Welcome to Трансильвания (Юденич) - страница 109

Дорогой Энтони, в том кругу, к которому мы с тобой имеем честь — или, напротив, несчастье? — принадлежать, не принято посвящать посторонних, пусть и близких друзей, в семейные тайны.

Тем более не принято возлагать на чужие, пусть и очень надежные, плечи фамильные проблемы.

И какие проблемы!

Но такова, очевидно, воля Божья, что в этот страшный час во всем мире нет человека ближе, чем ты, дорогой друг. Притом — человека чести, в том старомодном, забытом ныне — но не мной! — смысле, который вкладывали в это понятие наши предки.

И потому — прости, прости, великодушный и мужественный человек! — прими, как свою, страшную тайну моей несчастной семьи. Тяжкий долг пред Богом и людьми не позволяет мне унести ее в могилу.

Прими и сделай все, что должно.

Потом же, как гласит древняя максима, пусть будет то, что будет.

Итак, перед тобой моя исповедь.

За год примерно до нашей последней — увы, в самом печальном прочтении — встречи в Париже я получил письмо.

Из Румынии.

Почти неведомой страны, расположенной вроде поблизости, едва ли не в центре изъезженной вдоль и поперек Европы, но одновременно бесконечно далекой от того мира, в котором я родился и жил.

Пространное и престранное — прости за каламбур — письмо.

Странной, к примеру, показалась мне настойчивая просьба — почти мольба — автора хранить в тайне ото всех его имя и, по возможности, содержание письма. Она изрядно удивила и даже слегка позабавила своей очевидной нелепостью: речь шла о событиях глубокой древности.

Не стану, впрочем, сейчас вдаваться в подробности.

Во-первых, большую часть я поведал тебе в Париже, нарушив отчасти обет молчания. Однако, если помнишь, твой вопрос о том, с кем именно состою в переписке, оставил без ответа. Хотя — видит Бог! — испытал при этом величайшую неловкость.

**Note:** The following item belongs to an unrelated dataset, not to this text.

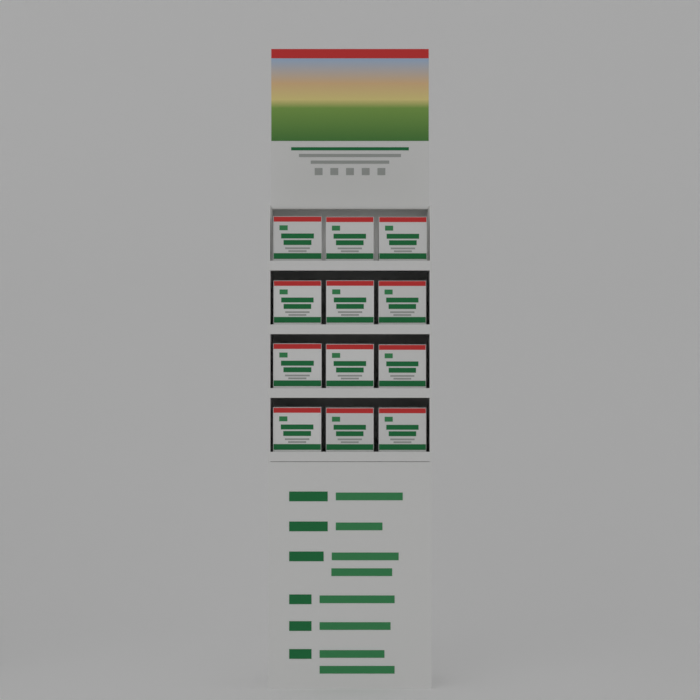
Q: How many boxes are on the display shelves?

Во-вторых, письмо находится в бумагах, которые будут переданы тебе моими душеприказчиками тотчас после моей кончины. По крайней мере уповаю на это.

Словом, не без колебаний я все же вступил в переписку с неизвестным историком из Бухареста и очень скоро оказался увлечен, захвачен, потрясен…

Доктор Брасов — так звали ученого — больше не казался мне странным, тем паче — подозрительным.

Скажу больше: я проникся к нему величайшим уважением, ибо упорным, кропотливым трудом своим этот человек вершил то, чем, в сущности, должен был бы заняться я или кто-то из членов нашей семьи.

Комментарии, как принято теперь говорить, полагаю, излишни.

Надеюсь, ты помнишь нашу парижскую беседу, и, стало быть, нет нужды лишний раз упоминать всуе это имя.

Имя не человека даже — существа, природа которого мне и теперь непонятна, но ужасна.